SOURCE DATA →

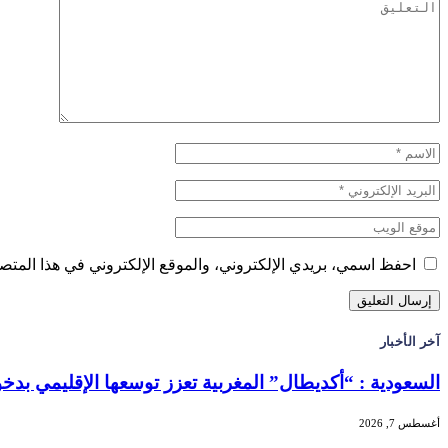
احفظ اسمي، بريدي الإلكتروني، والموقع الإلكتروني في هذا المتصف
آخر الأخبار
السعودية : “أكديطال” المغربية تعزز توسعها الإقليمي بدخول “
أغسطس 7, 2026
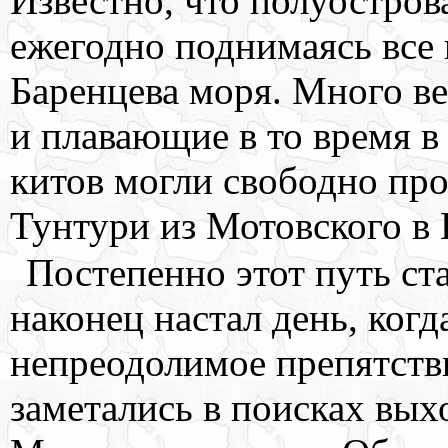
Известно, что полуостров
ежегодно поднимаясь все
Баренцева моря. Много ве
и плавающие в то время в
китов могли свободно пр
Тунтури из Мотовского в 
Постепенно этот путь ста
наконец настал день, когд
непреодолимое препятстви
заметались в поисках вых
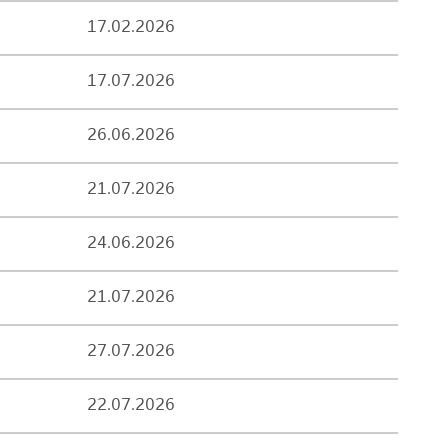
17.02.2026
17.07.2026
26.06.2026
21.07.2026
24.06.2026
21.07.2026
27.07.2026
22.07.2026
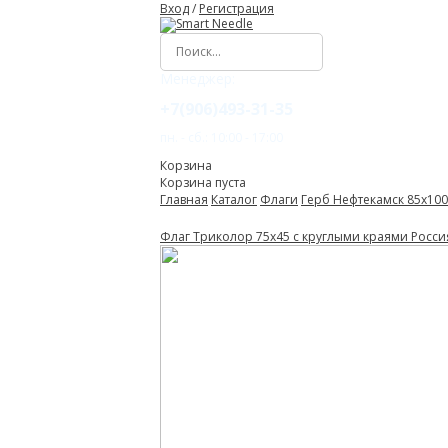
Вход
/
Регистрация
Менеджер:
+7(906)493-31-35
пн. - сб.: 10:00 - 17:00
Корзина
Корзина пуста
Главная
Каталог
Флаги
Герб Нефтекамск 85х100
Флаг Триколор 75х45 с круглыми краями Росси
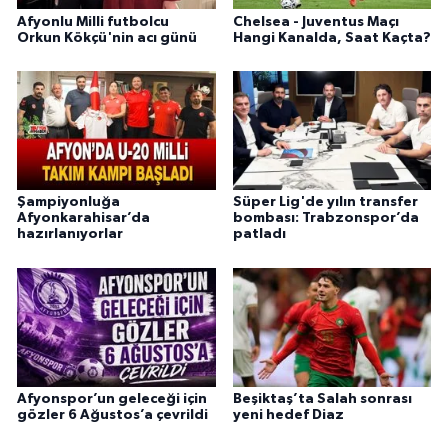
Afyonlu Milli futbolcu
Chelsea - Juventus Maçı
Orkun Kökçü'nin acı günü
Hangi Kanalda, Saat Kaçta?
Şampiyonluğa
Süper Lig'de yılın transfer
Afyonkarahisar’da
bombası: Trabzonspor’da
hazırlanıyorlar
patladı
Afyonspor’un geleceği için
Beşiktaş’ta Salah sonrası
gözler 6 Ağustos’a çevrildi
yeni hedef Diaz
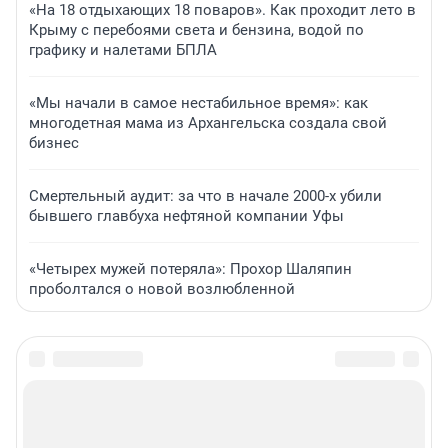
«На 18 отдыхающих 18 поваров». Как проходит лето в
Крыму с перебоями света и бензина, водой по
графику и налетами БПЛА
«Мы начали в самое нестабильное время»: как
многодетная мама из Архангельска создала свой
бизнес
Смертельный аудит: за что в начале 2000-х убили
бывшего главбуха нефтяной компании Уфы
«Четырех мужей потеряла»: Прохор Шаляпин
проболтался о новой возлюбленной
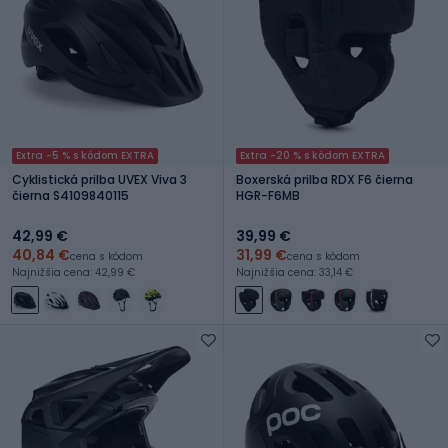
Extra -5 % s kódom EXTRA
Extra -20 % s kódom EXTRA
Cyklistická prilba UVEX Viva 3
Boxerská prilba RDX F6 čierna
čierna S4109840115
HGR-F6MB
42,99 €
39,99 €
40,84 €
31,99 €
cena s kódom
cena s kódom
Najnižšia cena: 42,99 €
Najnižšia cena: 33,14 €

ACTIVITY →
Give every entry again word for word; no images belong in the copy.

RESPONSE →
احفظ اسمي، بريدي الإلكتروني، والموقع الإلكتروني في هذا المتصف
آخر الأخبار
السعودية : “أكديطال” المغربية تعزز توسعها الإقليمي بدخول “
أغسطس 7, 2026
Известно, что полуостров
ежегодно поднимаясь все
Баренцева моря. Много ве
и плавающие в то время в
китов могли свободно пр
Тунтури из Мотовского в 
Постепенно этот путь ста
наконец настал день, когд
непреодолимое препятстви
заметались в поисках вых
17.02.2026
17.07.2026
26.06.2026
21.07.2026
24.06.2026
21.07.2026
27.07.2026
22.07.2026
Вход
/
Регистрация
Менеджер:
+7(906)493-31-35
пн. - сб.: 10:00 - 17:00
Корзина
Корзина пуста
Главная
Каталог
Флаги
Герб Нефтекамск 85х100
Флаг Триколор 75х45 с круглыми краями Росси
Afyonlu Milli futbolcu
Chelsea - Juventus Maçı
Orkun Kökçü'nin acı günü
Hangi Kanalda, Saat Kaçta?
Şampiyonluğa
Süper Lig'de yılın transfer
Afyonkarahisar’da
bombası: Trabzonspor’da
hazırlanıyorlar
patladı
Afyonspor’un geleceği için
Beşiktaş’ta Salah sonrası
gözler 6 Ağustos’a çevrildi
yeni hedef Diaz
«На 18 отдыхающих 18 поваров». Как проходит лето в
Крыму с перебоями света и бензина, водой по
графику и налетами БПЛА
«Мы начали в самое нестабильное время»: как
многодетная мама из Архангельска создала свой
бизнес
Смертельный аудит: за что в начале 2000-х убили
бывшего главбуха нефтяной компании Уфы
«Четырех мужей потеряла»: Прохор Шаляпин
проболтался о новой возлюбленной
Extra -5 % s kódom EXTRA
Extra -20 % s kódom EXTRA
Cyklistická prilba UVEX Viva 3
Boxerská prilba RDX F6 čierna
čierna S4109840115
HGR-F6MB
42,99 €
39,99 €
40,84 €
31,99 €
cena s kódom
cena s kódom
Najnižšia cena: 42,99 €
Najnižšia cena: 33,14 €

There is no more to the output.